TASKS AND EXERCISES ->
#1 In the decking thread below, rewrite the reply beginning "If you want it to grey and still protect it" as a bulleted list that keeps its main facts.
#2 According to the decking thread below, what material were the boardwalk, decking and stairs built from?

# Forum Home Renovation Decking  To oil or stain, OR leave totally untreated ... that is the question?

## Neophyte

About 3-6 months ago, we had a boardwalk (series of steps and landings) built down the entire side of our house, as well as a small deck on the opposite side of the house connecting to stairs leading to our back yard (the stairs also connect our downstairs verandah to back yard).  I say 3-6 months as the tradies were so slow with this project that the first part was completed probably 6 months ago and the job was finally complete about 3 months ago, so the period of ageing time for the timber is varied.  The boardwalk, decking and stairs are all constructed out of chunky treated pine planks (have attached photos). Note:  The boardwalk (first photo) is on the southern side of the house and the decking and stairs are exposed to the north. 
Our vision with all this decking was to achieve a wharf like feel and to allow the timber to weather and grey, for a couple of reasons.  1.  This is the look we like and the colouring would suit the grey tones we have selected for most of our exterior finishes.  2.  We are after low-maintenance and the idea of set and forget really appealed.  We discussed all this with the decking guy before commencement and he suggested the type of timber and assured us we could just leave it totally untreated.  We are now being told that we should have at least oiled the timber or stained it immediately to preserve the timber.  Although we would like to look after the timber, we do not want to preserve the green/yellow look of treated pine. It is starting to grey but along with that, cracks are starting to appear.  Every place we go to, we are getting different advice. Some are suggesting staining it a weathered grey colour, some are fans of oils and some are fans of water-based stains.  It seems that water-based will last longer but, if left too long, I fear we would need to sand back ... we don't want to ever have to sand this. 
My question finally is this:  Is it okay to leave this to just weather and grey, as we were initially advised?  If not, can anyone advise a solution that is hassle free maintenance, even if it means staining with an oil, eg. Cabot's Deck & Exterior Stain - Dusty Gum or Hunter Grey colour (Oil based) and then allowing it to continue to grey naturally underneath??

----------


## shauck

If you want it to grey and still protect it, Cutek CD50 is the product for you. It is a clear oil product which can be tinted but is sold as a clear. You'll find references to it in other threads in the decking forum. It will be my next choice for deck protection. When I finally get around to it.....

----------


## FletcherP

Unfortunate fact, but the 'weathered' look is actually the timber decomposing. You can get away with it on wharf structures because these are typically quality timbers in large profiles.

DATA SECTION ->
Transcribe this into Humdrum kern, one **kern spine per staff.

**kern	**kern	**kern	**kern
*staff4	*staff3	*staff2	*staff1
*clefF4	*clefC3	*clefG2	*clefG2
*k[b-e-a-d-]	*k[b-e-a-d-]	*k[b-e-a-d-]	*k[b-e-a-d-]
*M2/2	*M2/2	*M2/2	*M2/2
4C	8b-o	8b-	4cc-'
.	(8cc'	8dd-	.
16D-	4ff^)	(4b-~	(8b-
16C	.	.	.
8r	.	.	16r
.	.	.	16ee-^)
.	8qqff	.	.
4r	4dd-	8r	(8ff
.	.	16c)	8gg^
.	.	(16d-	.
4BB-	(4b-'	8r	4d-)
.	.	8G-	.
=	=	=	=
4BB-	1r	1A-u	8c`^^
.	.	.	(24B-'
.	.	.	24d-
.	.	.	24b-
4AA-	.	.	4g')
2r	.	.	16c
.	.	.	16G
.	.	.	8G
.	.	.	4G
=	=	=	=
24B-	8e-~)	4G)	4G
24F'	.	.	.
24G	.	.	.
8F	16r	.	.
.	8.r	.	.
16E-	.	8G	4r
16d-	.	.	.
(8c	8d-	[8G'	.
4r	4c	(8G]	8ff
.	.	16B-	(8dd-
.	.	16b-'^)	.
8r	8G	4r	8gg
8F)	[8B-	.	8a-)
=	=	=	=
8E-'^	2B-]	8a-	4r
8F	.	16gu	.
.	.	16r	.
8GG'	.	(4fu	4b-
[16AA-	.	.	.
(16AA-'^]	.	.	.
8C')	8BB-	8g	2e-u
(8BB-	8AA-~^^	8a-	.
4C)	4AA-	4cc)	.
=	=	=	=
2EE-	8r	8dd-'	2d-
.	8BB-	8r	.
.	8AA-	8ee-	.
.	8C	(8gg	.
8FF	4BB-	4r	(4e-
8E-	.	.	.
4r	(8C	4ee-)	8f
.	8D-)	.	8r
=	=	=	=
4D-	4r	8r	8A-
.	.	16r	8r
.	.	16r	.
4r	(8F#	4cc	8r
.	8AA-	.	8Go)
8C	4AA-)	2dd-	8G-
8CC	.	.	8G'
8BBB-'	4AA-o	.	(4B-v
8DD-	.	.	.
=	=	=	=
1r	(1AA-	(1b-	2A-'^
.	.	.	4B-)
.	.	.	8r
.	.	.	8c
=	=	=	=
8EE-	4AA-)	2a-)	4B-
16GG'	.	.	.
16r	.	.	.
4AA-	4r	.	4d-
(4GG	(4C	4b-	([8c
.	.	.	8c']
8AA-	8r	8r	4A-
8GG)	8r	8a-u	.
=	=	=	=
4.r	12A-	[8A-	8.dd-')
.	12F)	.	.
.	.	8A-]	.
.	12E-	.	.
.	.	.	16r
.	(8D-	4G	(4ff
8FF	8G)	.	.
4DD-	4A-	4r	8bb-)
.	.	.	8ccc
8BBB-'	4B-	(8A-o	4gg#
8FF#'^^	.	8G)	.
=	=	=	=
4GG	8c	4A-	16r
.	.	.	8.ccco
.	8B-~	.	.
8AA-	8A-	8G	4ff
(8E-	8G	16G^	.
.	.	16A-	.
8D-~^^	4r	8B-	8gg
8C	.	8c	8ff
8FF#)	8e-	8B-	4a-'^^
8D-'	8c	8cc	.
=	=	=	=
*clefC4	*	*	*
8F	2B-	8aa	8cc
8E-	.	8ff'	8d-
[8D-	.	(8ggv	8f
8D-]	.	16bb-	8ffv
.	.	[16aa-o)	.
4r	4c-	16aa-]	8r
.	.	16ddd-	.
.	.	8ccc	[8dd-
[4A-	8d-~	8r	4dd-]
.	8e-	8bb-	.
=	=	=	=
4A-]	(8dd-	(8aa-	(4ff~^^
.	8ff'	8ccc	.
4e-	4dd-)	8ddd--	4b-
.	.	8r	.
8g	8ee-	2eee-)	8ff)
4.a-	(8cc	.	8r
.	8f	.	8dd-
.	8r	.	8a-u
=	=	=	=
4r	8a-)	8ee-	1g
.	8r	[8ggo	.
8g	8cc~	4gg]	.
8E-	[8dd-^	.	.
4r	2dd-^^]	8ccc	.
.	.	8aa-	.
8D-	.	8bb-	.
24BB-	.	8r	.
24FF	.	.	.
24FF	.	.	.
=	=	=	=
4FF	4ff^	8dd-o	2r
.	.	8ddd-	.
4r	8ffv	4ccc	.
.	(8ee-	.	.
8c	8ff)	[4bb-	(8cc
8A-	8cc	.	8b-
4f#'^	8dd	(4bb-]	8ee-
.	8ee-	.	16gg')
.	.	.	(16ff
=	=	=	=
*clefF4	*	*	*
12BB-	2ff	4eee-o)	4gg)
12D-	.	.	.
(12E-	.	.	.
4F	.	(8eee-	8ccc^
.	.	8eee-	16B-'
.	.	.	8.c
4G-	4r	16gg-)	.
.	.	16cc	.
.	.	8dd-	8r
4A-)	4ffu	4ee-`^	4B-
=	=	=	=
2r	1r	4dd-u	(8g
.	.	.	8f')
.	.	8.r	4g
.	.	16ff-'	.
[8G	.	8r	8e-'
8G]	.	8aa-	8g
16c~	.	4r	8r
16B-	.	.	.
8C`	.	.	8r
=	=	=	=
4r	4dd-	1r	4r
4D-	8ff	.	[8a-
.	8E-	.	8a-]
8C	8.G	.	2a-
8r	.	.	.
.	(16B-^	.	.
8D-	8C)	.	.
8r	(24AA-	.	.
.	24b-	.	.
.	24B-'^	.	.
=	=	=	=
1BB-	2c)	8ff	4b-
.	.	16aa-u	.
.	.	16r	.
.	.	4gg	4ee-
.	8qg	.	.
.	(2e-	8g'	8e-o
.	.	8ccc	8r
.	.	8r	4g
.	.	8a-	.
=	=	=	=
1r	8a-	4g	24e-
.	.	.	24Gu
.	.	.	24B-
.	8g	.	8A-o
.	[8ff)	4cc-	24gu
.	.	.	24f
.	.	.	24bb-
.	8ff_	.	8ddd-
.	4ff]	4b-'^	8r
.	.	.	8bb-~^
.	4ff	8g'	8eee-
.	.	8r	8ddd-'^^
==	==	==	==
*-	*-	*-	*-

SOLUTIONS BELOW ->
#1
- For a deck that greys but stays protected, the recommended product is Cutek CD50.
- It is a clear oil, sold as clear, though it can be tinted.
- Other threads in the decking forum refer to it.
- It will be the poster's next choice for deck protection, once they get around to it.

#2 Chunky treated pine planks.